Wednesday, June 22, 2011

E-fundamentalism

If my grandparents' prayers were ever to be answered and I married a man it would definitely be a Fundamentalist Mormon!  The more wives the better!

Firstly, the more wives there are the less nights a week I have to lie about my headache. Secondly, a polygamist's wives are bound to be far better wives than I have ever been. I will never again have to dry myself with a tea towel because there are no clean towels left!

Mostly though, I just love Big Love. That and it would show my grandparents that they need to be more specific when they pray!

So, what does this have to do with anything? Only another reason I love
e-books so much: the ability to download cult/religious fanatic material without the risks involved in obtaining them in person. I know myself well enough by now, I ring to cancel a monthly charity sponsorship and hang up donating twice as much a month in addition to committing to selling books of super prize raffle tickets. If I were to get these books in person I would acquire them for the bargain price of the deed to our house and the pledge of a millennium of service. 

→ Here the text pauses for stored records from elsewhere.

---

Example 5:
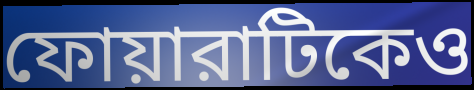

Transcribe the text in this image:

ফোয়ারাটিকেও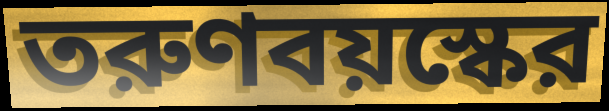
তরুণবয়স্কের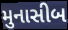
મુનાસીબ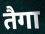
तैगा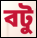
বটু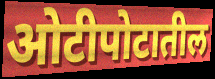
ओटीपोटातील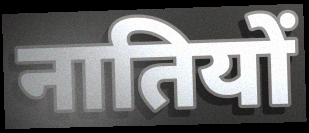
नातियों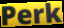
Perk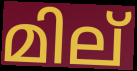
മില്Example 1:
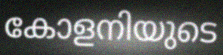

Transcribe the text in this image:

കോളനിയുടെ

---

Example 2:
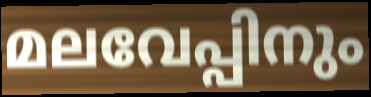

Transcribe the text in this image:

മലവേപ്പിനും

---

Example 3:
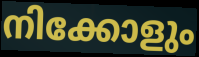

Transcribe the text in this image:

നിക്കോളും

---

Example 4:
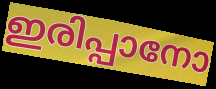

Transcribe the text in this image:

ഇരിപ്പാനോ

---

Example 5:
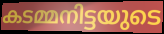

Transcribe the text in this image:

കടമ്മനിട്ടയുടെ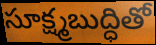
సూక్ష్మబుద్ధితో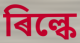
ৰিল্কে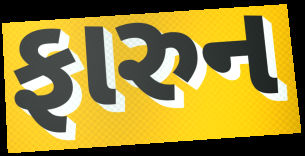
ફારુન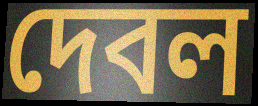
দেবল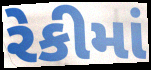
રેકીમાંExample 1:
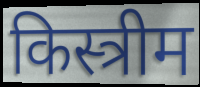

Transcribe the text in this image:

किस्त्रीम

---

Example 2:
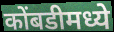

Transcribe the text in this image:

कोंबडीमध्ये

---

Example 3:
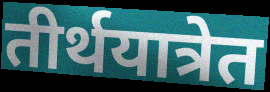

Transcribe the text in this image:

तीर्थयात्रेत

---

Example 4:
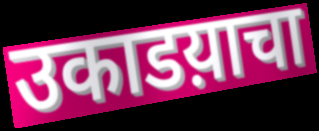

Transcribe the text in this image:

उकाडय़ाचा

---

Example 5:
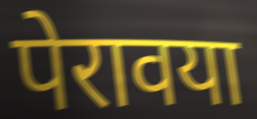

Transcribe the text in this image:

पेरावयाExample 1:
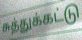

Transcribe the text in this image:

சுத்துக்கட்டு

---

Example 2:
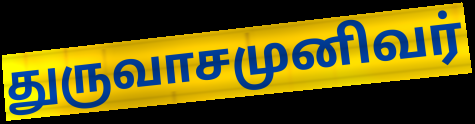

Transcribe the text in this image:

துருவாசமுனிவர்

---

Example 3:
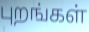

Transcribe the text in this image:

புறங்கள்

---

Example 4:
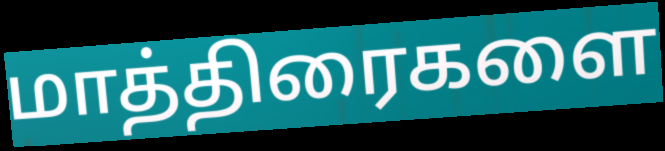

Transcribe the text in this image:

மாத்திரைகளை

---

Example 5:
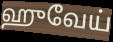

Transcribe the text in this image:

ஹுவேய்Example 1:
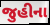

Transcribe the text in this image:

જુહીના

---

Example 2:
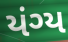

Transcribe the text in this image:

યંગ્ય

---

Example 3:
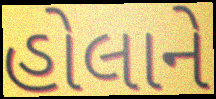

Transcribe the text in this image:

હોલાને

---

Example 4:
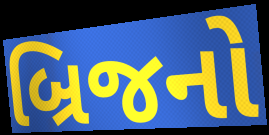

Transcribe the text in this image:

બ્રિજનો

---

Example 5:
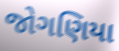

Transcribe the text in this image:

જોગણિયા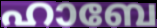
ഹാബേ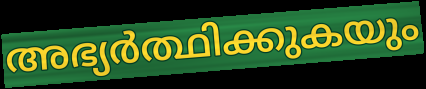
അഭ്യർത്ഥിക്കുകയുംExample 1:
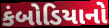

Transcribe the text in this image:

કંબોડિયાનો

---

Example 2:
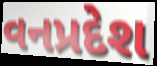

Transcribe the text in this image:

વનપ્રદેશ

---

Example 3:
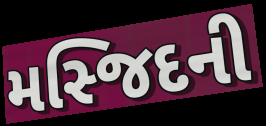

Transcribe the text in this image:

મસ્જિદની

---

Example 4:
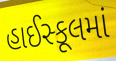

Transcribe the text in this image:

હાઈસ્કૂલમાં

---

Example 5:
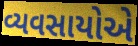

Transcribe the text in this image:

વ્યવસાયોએ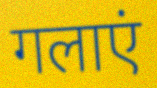
गलाएं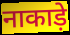
नाकाड़े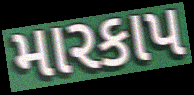
મારકાપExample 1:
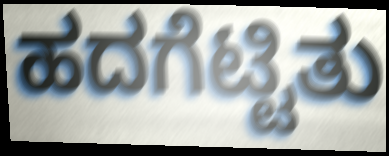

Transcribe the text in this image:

ಹದಗೆಟ್ಟಿತು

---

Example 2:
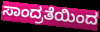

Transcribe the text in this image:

ಸಾಂದ್ರತೆಯಿಂದ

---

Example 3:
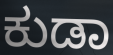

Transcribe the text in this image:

ಕುಡಾ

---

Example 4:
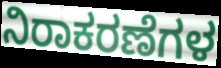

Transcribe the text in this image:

ನಿರಾಕರಣೆಗಳ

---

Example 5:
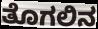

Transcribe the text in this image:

ತೊಗಲಿನ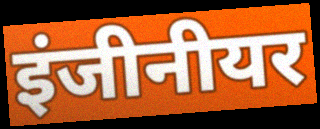
इंजीनीयर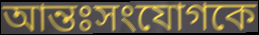
আন্তঃসংযোগকেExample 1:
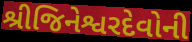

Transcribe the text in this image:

શ્રીજિનેશ્વરદેવોની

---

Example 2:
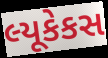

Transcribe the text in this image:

લ્યૂકેકસ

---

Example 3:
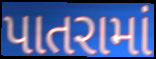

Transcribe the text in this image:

પાતરામાં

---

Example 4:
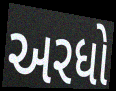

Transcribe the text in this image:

અરધો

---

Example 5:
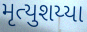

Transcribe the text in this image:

મૃત્યુશય્યાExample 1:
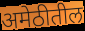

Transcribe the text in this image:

अमेठीतील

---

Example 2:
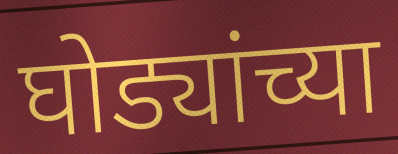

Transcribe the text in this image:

घोड्यांच्या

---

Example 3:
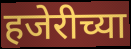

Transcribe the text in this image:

हजेरीच्या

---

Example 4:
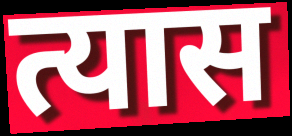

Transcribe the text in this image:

त्यास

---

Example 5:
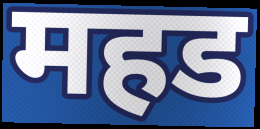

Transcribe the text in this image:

महड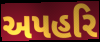
અપહરિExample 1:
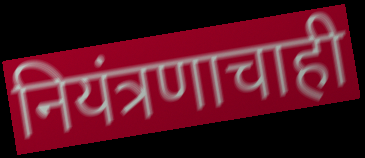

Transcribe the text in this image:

नियंत्रणाचाही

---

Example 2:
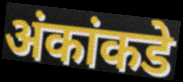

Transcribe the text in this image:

अंकांकडे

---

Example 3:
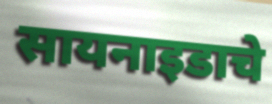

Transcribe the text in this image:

सायनाइडाचे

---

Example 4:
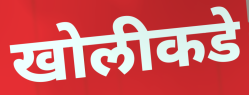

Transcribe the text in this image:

खोलीकडे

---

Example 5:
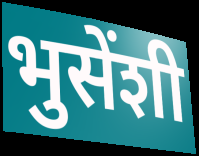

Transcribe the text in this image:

भुसेंशी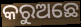
କରୁଅଛେ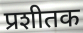
प्रशीतक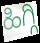
ಹಿಗ್ಗಿ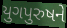
યુગપુરુષને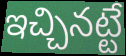
ఇచ్చినట్టే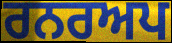
ਰਨਰਅਪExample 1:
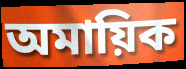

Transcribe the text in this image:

অমায়িক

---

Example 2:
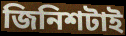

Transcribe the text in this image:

জিনিশটাই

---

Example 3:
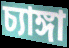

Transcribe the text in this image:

চ্যাঙ্গা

To the great fear of my family I have worked a block away from a Scientology Centre for a few years. The image of my mother's stern look of disapproval triggered every time I walk past has stopped me from going in to buy a copy of Dianetics.  Thank you e-books!

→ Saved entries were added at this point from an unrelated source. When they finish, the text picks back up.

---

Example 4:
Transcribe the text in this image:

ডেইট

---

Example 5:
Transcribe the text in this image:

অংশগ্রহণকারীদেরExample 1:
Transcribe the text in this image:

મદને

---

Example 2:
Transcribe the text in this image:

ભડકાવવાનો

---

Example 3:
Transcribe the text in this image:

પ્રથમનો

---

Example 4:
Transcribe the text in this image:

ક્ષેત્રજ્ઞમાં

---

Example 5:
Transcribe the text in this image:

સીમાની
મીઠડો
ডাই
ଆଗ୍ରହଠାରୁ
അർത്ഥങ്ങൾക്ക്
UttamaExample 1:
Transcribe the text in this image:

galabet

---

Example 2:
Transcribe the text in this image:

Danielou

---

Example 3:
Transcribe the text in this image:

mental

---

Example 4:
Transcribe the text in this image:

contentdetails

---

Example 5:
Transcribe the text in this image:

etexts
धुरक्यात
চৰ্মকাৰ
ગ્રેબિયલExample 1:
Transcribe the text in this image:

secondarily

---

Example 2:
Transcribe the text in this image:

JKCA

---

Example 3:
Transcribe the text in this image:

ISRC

Sadly though, the first chapter is not 'Does Jumping on Oprah's Couch Like a Tool Mean You're Mentally Ill'. Despite the long wait to get my hands on this book, by page five I was bored. Turns out I'm not going to be a Scientologist. Disappointing.

I might try harder to read it on the weekend. That is, after I read my e-copy of the Book of Mormon and explore my calling to plural marriage.

In the meantime, I am going to find some paper towel to dry a coffee cup because all my tea towels are in the bathroom.